Under the hood, the EVM is a stack-based state machine: every full node runs its own copy, and each one must compute the exact same result from the same starting state and transaction inputs. This determinism is what lets a decentralized network of independent computers agree on account balances and contract data without a central authority checking the math.
Smart contracts are deployed as bytecode, a sequence of low-level instructions called opcodes that the EVM reads and executes one at a time. High-level languages such as Solidity exist precisely so developers don't have to write opcodes by hand; a compiler translates the contract logic into bytecode before it's published on-chain. Every operation, from adding two numbers to writing a value into permanent storage, costs gas, paid in ETH. Gas caps runaway computation and is the practical reason the EVM is only "quasi" Turing complete rather than able to run truly infinite loops.
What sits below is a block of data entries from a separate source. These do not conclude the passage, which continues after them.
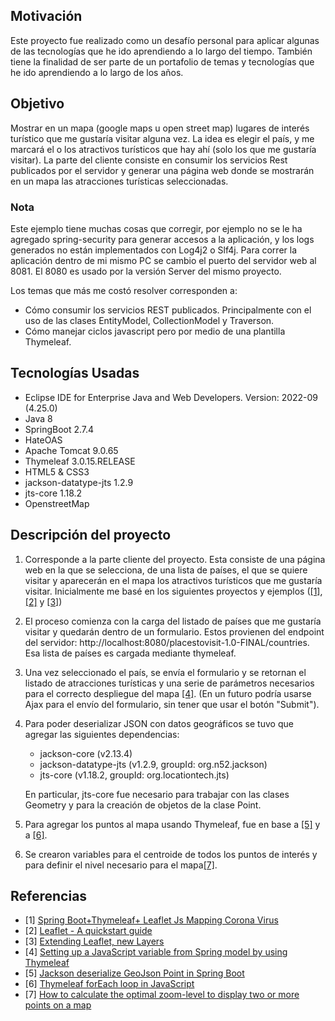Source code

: ## Motivación

Este proyecto fue realizado como un desafío personal para aplicar algunas de las tecnologías que he ido aprendiendo a lo largo del tiempo. También tiene la finalidad de ser parte de un portafolio de temas y tecnologías que he ido aprendiendo a lo largo de los años.

## Objetivo

Mostrar en un mapa (google maps u open street map) lugares de interés turístico que me gustaría visitar alguna vez. La idea es elegir el país, y me marcará el o los atractivos turísticos que hay ahí (solo los que me gustaría visitar).
La parte del cliente consiste en consumir los servicios Rest publicados por el servidor y generar una página web donde se mostrarán en un mapa las atracciones turísticas seleccionadas.

### Nota
Este ejemplo tiene muchas cosas que corregir, por ejemplo no se le ha agregado spring-security para generar accesos a la aplicación, y los logs generados no están implementados con Log4j2 o Slf4j.
Para correr la aplicación dentro de mi mismo PC se cambio el puerto del servidor web al 8081. El 8080 es usado por la versión Server del mismo proyecto.

Los temas que más me costó resolver corresponden a:
- Cómo consumir los servicios REST publicados. Principalmente con el uso de las clases EntityModel, CollectionModel y Traverson.
- Cómo manejar ciclos javascript pero por medio de una plantilla Thymeleaf.

## Tecnologías Usadas

- Eclipse IDE for Enterprise Java and Web Developers. Version: 2022-09 (4.25.0)
- Java 8
- SpringBoot 2.7.4
- HateOAS
- Apache Tomcat 9.0.65
- Thymeleaf 3.0.15.RELEASE
- HTML5 & CSS3
- jackson-datatype-jts 1.2.9
- jts-core 1.18.2
- OpenstreetMap

## Descripción del proyecto

1. Corresponde a la parte cliente del proyecto. Esta consiste de una página web en la que se selecciona, de una lista de países, el que se quiere visitar y aparecerán en el mapa los atractivos turísticos que me gustaría visitar. Inicialmente me basé en los siguientes proyectos y ejemplos ([\[1\]](#ref1), [\[2\]](#ref2) y [\[3\]](#ref3))  
2. El proceso comienza con la carga del listado de países que me gustaría visitar y quedarán dentro de un formulario. Estos provienen del endpoint del servidor: http://localhost:8080/placestovisit-1.0-FINAL/countries. Esa lista de países es cargada mediante thymeleaf.
3. Una vez seleccionado el país, se envía el formulario y se retornan el listado de atracciones turísticas y una serie de parámetros necesarios para el correcto despliegue del mapa [\[4\]](#ref4). (En un futuro podría usarse Ajax para el envío del formulario, sin tener que usar el botón "Submit").
4. Para poder deserializar JSON con datos geográficos se tuvo que agregar las siguientes dependencias:
    + jackson-core (v2.13.4)
    + jackson-datatype-jts (v1.2.9, groupId: org.n52.jackson)
    + jts-core (v1.18.2, groupId: org.locationtech.jts)

   <p>En particular, jts-core fue necesario para trabajar con las clases Geometry y para la creación de objetos de la clase Point.</p>
5. Para agregar los puntos al mapa usando Thymeleaf, fue en base a [\[5\]](#ref5) y a [\[6\]](#ref6).
6. Se crearon variables para el centroide de todos los puntos de interés y para definir el nivel necesario para el mapa[\[7\]](#ref7). 

## Referencias

- [1] <a id="ref1" href="https://medium.com/@hermanmaleiane/spring-boot-thymeleaf-leaflet-js-mapping-corona-virus-a8309c5a0b6d">Spring Boot+Thymeleaf+ Leaflet Js Mapping Corona Virus</a>
- [2] <a id="ref2" href="https://leafletjs.com/examples/quick-start/">Leaflet - A quickstart guide</a>
- [3] <a id="ref3" href="https://leafletjs.com/examples/extending/extending-2-layers.html">Extending Leaflet, new Layers</a>
- [4] <a id="ref4" href="https://stackoverflow.com/questions/25687816/setting-up-a-javascript-variable-from-spring-model-by-using-thymeleaf">Setting up a JavaScript variable from Spring model by using Thymeleaf</a>
- [5] <a id="ref5" href="https://stackoverflow.com/questions/45713934/jackson-deserialize-geojson-point-in-spring-boot">Jackson deserialize GeoJson Point in Spring Boot</a>
- [6] <a id="ref6" href="https://stackoverflow.com/questions/41352424/thymeleaf-foreach-loop-in-javascript">Thymeleaf forEach loop in JavaScript</a>
- [7] <a id="ref7" href="https://gis.stackexchange.com/questions/19632/how-to-calculate-the-optimal-zoom-level-to-display-two-or-more-points-on-a-map">How to calculate the optimal zoom-level to display two or more points on a map</a>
Because the EVM's rules are public and well documented, other networks have copied them rather than inventing their own execution environment. Chains like Polygon, Arbitrum, Base, and BNB Smart Chain run EVM-compatible or EVM-equivalent environments, meaning contracts written and tested for Ethereum can often be redeployed with little to no modification, and wallets, block explorers, and developer tools carry over as well. This shared standard is a major reason Ethereum's tooling and developer base extend far beyond its own base layer.
The tradeoff is that the EVM's execution model, requiring every node to replay every transaction, limits raw throughput, which is why gas fees spike under heavy demand and why much of Ethereum's scaling roadmap now runs through Layer 2 rollups that inherit EVM logic while settling back to the base chain.